Вид у нее был тревожный.
– Конечно… Мы над этим работаем, Ганс, но это же не значит, что мы сами обязаны там жить. Я хочу сказать – это же будет только через несколько веков, правильно? Даже если мы доживем, мы уже станем другими людьми. Только представь себе гравитационный колодец. Я бы задохнулась насмерть.
– Я думаю об этом не просто как о поселении, – тихо сказал я. – Для меня это деятельность более чистая, более идеализированная. Когнитивные агенты четвертого уровня инициируют пригожинский прыжок третьего уровня. Создать саму жизнь на голой основе пространства-времени…
Но Аркадия уже качала головой и спиной поплыла к двери.
– Прости, Ганс, но эти звуки, они просто… как будто лезут мне в кровь… – она передернулась, и вплетенные в светлые волосы филигранные бусы громко застучали. – Невыносимо.
– Я выключу.
Но она уже уходила.
– До свидания, до свидания… До скорой встречи.
Ушла. А я остался, все глубже погружаясь в одиночество, пока ревущий прилив бормотал, глодая берег.
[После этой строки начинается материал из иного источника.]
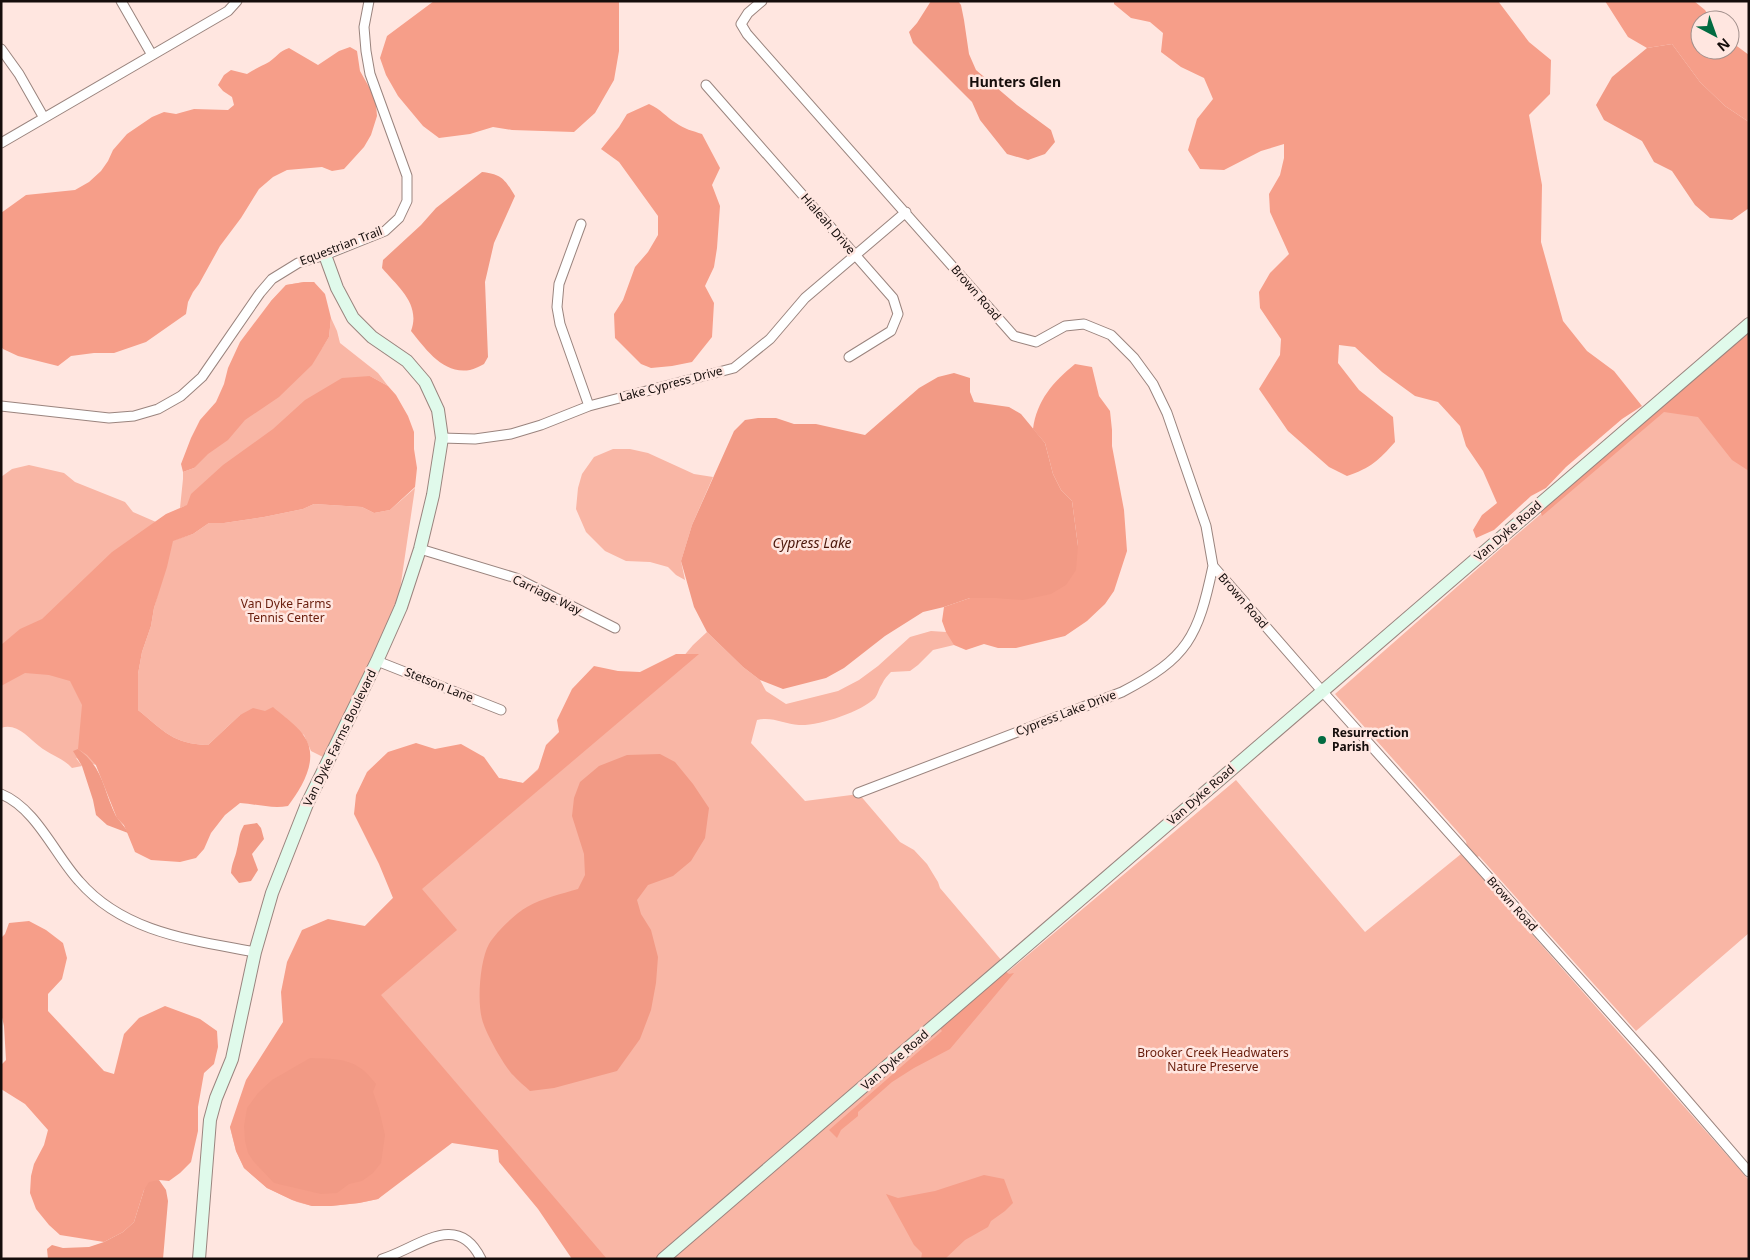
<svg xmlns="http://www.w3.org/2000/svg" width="1750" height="1260" viewBox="0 0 1750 1260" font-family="'Noto Sans',sans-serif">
	<rect width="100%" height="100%" fill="#ffe6e0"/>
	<path fill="#f9b6a5" d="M304,282H314L324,300L322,348L329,337L331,318L337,331L340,343L378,373L388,386L370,376L236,508L174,540L193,534L209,523H224L264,517L303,509L314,504L362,507L374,513L390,510L415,488L397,610L325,758L311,751L304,735L265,711L240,715L208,745C173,744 164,731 138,710V674L142,652L151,626L154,608L172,543L141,629L134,719L258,794L128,833L124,825L117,818L96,765L76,758L82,766L72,768C63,758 50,755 39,746C29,738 16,722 1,728V477L12,469L29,465L64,473L75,482L125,502L133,512L156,522L163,521L185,506L180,508L183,479V472L194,468L267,316L271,301L286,285Z
		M1749,335V933L1636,1031L1479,856L1476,858L1467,847L1466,841L1335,694L1499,550Z
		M613,449H630L648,453L694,474L713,477L692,525L681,561L685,580L676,575L668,567L650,562L626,561L605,551L586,532L576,509L578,488L582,474L594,457Z
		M1119,555L964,646L954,645L933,650L918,665L910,671L891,672C888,675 884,679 882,684C879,688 878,694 875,698C861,712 819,726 799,725C784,724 772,716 757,720L751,743L805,801L859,794L900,842L914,850L927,864L938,882L940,888L1002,961L656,1259H585L498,1150L457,1128L378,1199L359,1203L331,1206H312L297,1202L267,1188L244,1168L236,1151L230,1127L365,926L393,898L499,778L523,783L631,682L677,664L693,645L707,632L743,667L760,680L766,691L786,704L838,691L859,680L878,666L910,637L931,631L946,632Z
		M1236,780L1365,932L1461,854L1749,1180V1259H670L866,1091Z"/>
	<path fill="#f69e89" d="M434,1H619V51L614,80L595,113L574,132L512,130L493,127L470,134L439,138L423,126L398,96L386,75L380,58L387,36Z
		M1114,1H1498L1529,42L1551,60L1550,94L1529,115L1542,185L1541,242L1563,321L1587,351L1614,371L1642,406L1622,419L1566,467L1546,488L1531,496L1494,530L1476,538L1473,530L1482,515L1497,503L1483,471L1466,446L1460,426L1438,402L1415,396L1382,372L1355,347L1339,345L1338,363L1359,390L1393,417L1395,442C1379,460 1371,468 1347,476L1329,467L1288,431L1259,389L1280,355L1281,339L1260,308L1259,292L1270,273L1289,254L1270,212L1269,194L1280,175L1284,158V144L1261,151L1224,170L1200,169L1188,150L1197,119L1213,99L1204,78L1181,67L1161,52L1163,33L1150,22L1131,18L1114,4Z
		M1605,1H1694L1705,10L1711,20H1700V50H1730V41L1749,55V122L1725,106L1700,82L1672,44L1647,48L1628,37Z
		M350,47L357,51L360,71L373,94L376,104L377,116L371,135L364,147L344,169L332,171L322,167L287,170L273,177L259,189L241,218L220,246L199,284L193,292L188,302L186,314L146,342L114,353H94L71,356L58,366L18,356L3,349L1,346V213L26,195L75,190L89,182L101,171L108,161L113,150L127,134L152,117L164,112L176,114L194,109L228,110L234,105L232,97L223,91L218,85L224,75L231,70L247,74C254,69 262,66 269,62C278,56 278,52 289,48L318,65L339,51Z
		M649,104C662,110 665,116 676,123C684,129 693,131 702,134L720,168L712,185L720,206L717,248L714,267L705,286L714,303L712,337L692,362L672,366L651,368L641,364L615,338L614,314L623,300L635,267L648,252L658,235V216L619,162L601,149L619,127L627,114Z
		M304,282H314L325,294L331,318L329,337L312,365L279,397L245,420L228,440L208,454L194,468L183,472L181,464L191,438L200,420L216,402L224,384L228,368L240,342L271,301L286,285Z
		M1749,331V471L1732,460L1698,417L1664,412L1542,516L1540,510Z
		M1075,364L1092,367L1099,396L1110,411L1112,430V446L1124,510L1127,551L1114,591L1105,604L1087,621L1065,636L1016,648H998L984,644L966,650L954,645L946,632L942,621L944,607L970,598H995L1078,546L1072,501L1061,490L1053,474L1045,443L1033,429C1037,400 1053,382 1075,364Z
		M370,376L388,386L396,395L408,416L414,432V449L417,468L415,487L390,510L374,513L362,507L314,504L303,509L264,517L224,523H209L193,534L173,541L167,567L154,608L151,626L142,652L138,674V710C164,731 173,744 208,745L240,715L253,708L265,711L273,707C281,714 299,727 304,736C320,759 302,787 288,806C272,809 256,804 240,803L225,815L211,833L204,849L196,858L180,862L151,860L135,852L124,825L117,818L96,765L87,755L78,749L82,705L70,681L49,675L25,673L1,686V645L20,629L42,619L112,552L166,514L187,505L191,494L223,465L273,429L305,400L342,378Z
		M676,654H699L422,889L457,930L381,995L607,1259H572L538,1209L499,1162L498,1150L452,1143L378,1199L359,1203L331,1206H312L292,1200L267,1188L244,1168L236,1151L230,1127L246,1080L283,1022L281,992L287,962L302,930L328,919L365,926L393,898L379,864L354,814L356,795L367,772L388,752L416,743L435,749L461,744L484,757L499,778L523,783L538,770L546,745L559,732L557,720L572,689L594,666L618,671L640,672Z
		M29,921L46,930L63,943L67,958L62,979L48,994V1011L104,1071L114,1074L124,1034L139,1018L165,1006L200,1019L217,1031L218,1047L214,1064L204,1073L198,1107V1131L191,1162L180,1173L169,1181L159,1180L144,1190L134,1222L123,1232L104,1242L60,1235L49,1225L36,1209L30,1193L31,1176L34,1164L44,1145L48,1130L25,1104L1,1089V1065L6,1060L4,1026L1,1013V938L5,934L9,923Z
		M1005,971L1009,974L1014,973L950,1049L914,1068L892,1082L858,1112V1116L841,1130L837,1138L829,1130L942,1031L939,1027Z
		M984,1175L1004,1179L1013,1203L1005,1211L991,1221L988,1227L965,1240L945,1259H921L922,1253L914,1245L886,1194L898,1198L935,1191Z"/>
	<path fill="#f29a85" d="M931,1H958L961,5L964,20L969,54L976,70L1017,105L1051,130L1055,142L1045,154L1028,160L1007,154L980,120L972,102L913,43L909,32L917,23Z
		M1672,44L1700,82L1725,106L1749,122V208L1732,220L1710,218L1695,205L1672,171L1654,162L1642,141L1604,120L1596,105L1612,77L1647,48Z
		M482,172C501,174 505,179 515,196L494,243L485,282L488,357L484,364C480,366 474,369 470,370C443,375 425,348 411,331C421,304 398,287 382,268L383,260L421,225L436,208Z
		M954,373L970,378V392L974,402L1009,407L1021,414L1045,443L1053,474L1061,490L1072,501L1078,546L1076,570L1066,585L1051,594L1023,600L995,598H970L944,607L923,612L885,636L844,668L826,678L783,689L760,680L743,667L707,632L694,607L681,561L692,525L734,431L745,420L758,418H776L794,424H816L865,435L919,388L938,377Z
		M78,749C104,768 103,790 116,816C120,822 125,826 128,833L107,825L96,815L93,800L82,766L73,751Z
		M660,754L675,762L693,784L709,808L705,838L691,861L673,876L648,885L637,900L641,914L651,930L658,957L656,983L651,1010L640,1039L617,1071L554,1088L530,1091C525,1086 518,1081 513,1075C504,1066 485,1032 482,1019C477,1001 480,960 489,944C496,932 516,913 527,907C543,898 561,894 578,889L585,875L584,854L572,816L574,798L580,782L599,766L627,755Z
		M257,823L261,828L264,839L252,854L258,870L251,881L239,883L231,873C232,862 235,859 237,849C240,838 238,836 244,825Z
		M310,1058C340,1059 357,1058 376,1084L373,1092L379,1109L385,1135L381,1163L373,1173L362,1181L349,1184L337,1193L321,1194L274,1183L254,1162L248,1153L245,1141L244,1126L247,1108L258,1093L272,1080Z
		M159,1180L166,1190L168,1201L163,1259H48L47,1249L52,1245L63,1248L89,1247L104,1242L123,1232L134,1222L144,1190L149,1182Z"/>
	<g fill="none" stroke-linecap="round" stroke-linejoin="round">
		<defs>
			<path id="street" d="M121,1L152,55
				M762,1L748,13L741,24L747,34L1014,336L1036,342L1065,326L1084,324L1111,335L1134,358L1153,384L1167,413L1206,526L1213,566L1322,691L1655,1063L1749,1172
				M1,49L19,74L44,118
				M706,85L893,298L898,314L891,331L849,357
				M1,143L228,11L237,1
				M581,224L559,284L557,307L560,324L589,406
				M1,406L109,418L134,416L158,409L181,396L202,377L260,293L272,279L298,263L325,255L385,231L399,218L407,201V176L370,74L366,51L364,27L369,1
				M442,438L475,439L511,434L541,425L589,406L734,368L770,339L805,298L906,212
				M420,549L516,578L615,628
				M377,661L501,710
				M858,793L1122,692C1188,658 1198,637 1213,566
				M1,794C36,808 55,855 79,881C124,933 192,940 255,952
				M382,1259C418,1248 457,1210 481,1259"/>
			<path id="secondary" d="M199,1259L210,1120L216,1098L232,1059L255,952L272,893L307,804L377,661L401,607L420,549L433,495L442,438L438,410L425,382L407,361L372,337L353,318L337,288L325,255
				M663,1259L1749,324"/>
		</defs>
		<use href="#street" stroke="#9a847e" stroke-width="11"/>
		<use href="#secondary" stroke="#9a847e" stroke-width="14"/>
		<use href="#street" stroke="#fff" stroke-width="9"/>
		<use href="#secondary" stroke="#e0faeb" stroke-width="12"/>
	</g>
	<circle fill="#026b41" stroke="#ffe6e0" stroke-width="2" cx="1322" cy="740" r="5"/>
	<g text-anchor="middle" stroke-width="5" stroke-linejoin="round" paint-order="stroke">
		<g font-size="12" fill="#150d0b" stroke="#ffe6e0">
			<text transform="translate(828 224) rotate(49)" y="4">Hialeah Drive</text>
			<text transform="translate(341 246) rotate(-21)" y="4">Equestrian Trail</text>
			<text transform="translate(976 293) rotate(49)" y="4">Brown Road</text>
			<text transform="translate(671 384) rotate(-15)" y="4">Lake Cypress Drive</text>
			<text transform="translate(1508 531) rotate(-41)" y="4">Van Dyke Road</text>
			<text transform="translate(547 595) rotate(26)" y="4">Carriage Way</text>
			<text transform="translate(1243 601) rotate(49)" y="4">Brown Road</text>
			<text transform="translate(439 685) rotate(22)" y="4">Stetson Lane</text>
			<text transform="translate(1066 713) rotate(-21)" y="4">Cypress Lake Drive</text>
			<text transform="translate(340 738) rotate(-64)" y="4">Van Dyke Farms Boulevard</text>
			<text transform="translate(1201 795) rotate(-41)" y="4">Van Dyke Road</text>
			<text transform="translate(1512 904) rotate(48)" y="4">Brown Road</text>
			<text transform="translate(895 1060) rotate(-41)" y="4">Van Dyke Road</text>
		</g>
		<g font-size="12" fill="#681c0b" stroke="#ffe6e0">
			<text x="286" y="608">Van Dyke Farms<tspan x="286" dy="14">Tennis Center</tspan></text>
			<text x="1213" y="1057">Brooker Creek Headwaters<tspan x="1213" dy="14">Nature Preserve</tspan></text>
		</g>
		<g font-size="12" font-weight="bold" fill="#150d0b" stroke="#ffe6e0" text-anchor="start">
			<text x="1332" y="737">Resurrection<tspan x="1332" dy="14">Parish</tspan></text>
		</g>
		<g font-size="14" font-weight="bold" fill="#150d0b" stroke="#ffe6e0">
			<text x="1015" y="87">Hunters Glen</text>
		</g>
		<g font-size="14" font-style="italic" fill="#4b160a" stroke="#ffe6e0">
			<text x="812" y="548">Cypress Lake</text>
		</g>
	</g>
	<rect width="1750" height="1260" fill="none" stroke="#150d0b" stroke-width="5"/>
	<g transform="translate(1715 35) rotate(139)"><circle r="24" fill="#ffe6e0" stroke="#a18f8b"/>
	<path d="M0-4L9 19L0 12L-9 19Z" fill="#026b41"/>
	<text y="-8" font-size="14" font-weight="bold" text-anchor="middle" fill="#150d0b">N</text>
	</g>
</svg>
У дверей Кулагина меня встретил один из его сервороботов и принял шляпу. Кулагин сидел на рабочем месте в отгороженном ширмой углу своего пропахшего ноготками жилища, глядя, как по дисплею сверху вниз пробегают котировки акций. Он диктовал приказы в микрофон на компьютерном нарукавнике. Когда обо мне объявил слуга, он выдернул штекер из нарукавника и поднялся, пожимая мне ладонь обеими руками.
– Добро пожаловать, друг, добро пожаловать.
– Надеюсь, я не отвлекаю.
– Нет, вовсе нет. Ты играешь на Рынке?
– Не всерьез, – сказал я. – Возможно, когда-нибудь позже, когда накопятся роялти от Дзайбацу Эйсё.
– Тогда позволь мне направить твои глаза. Хороший постгуманист должен отличаться широтой интересов. Садись в это кресло, будь добр.
Я сел рядом с Кулагиным, пока он подключался к консоли. Кулагин был механистом, но строго следил за обеззараживанием тела. Он мне нравился.
– Странно, как финансовые институты отклоняются от своей первоначальной цели, – сказал он. – В каком-то смысле Рынок и сам совершил нечто вроде пригожинского прыжка. На поверхности это коммерческий инструмент, но он стал игрой соглашений, условностей, тайн и самоуверенности. Мы, цикады, питаемся слухами, дышим слухами и видим их во сне, так что рынок – идеальное выражение нашего духа времени.
– Да. Он хрупкий, манерный и по сути основан на вымыслах, а не фактах.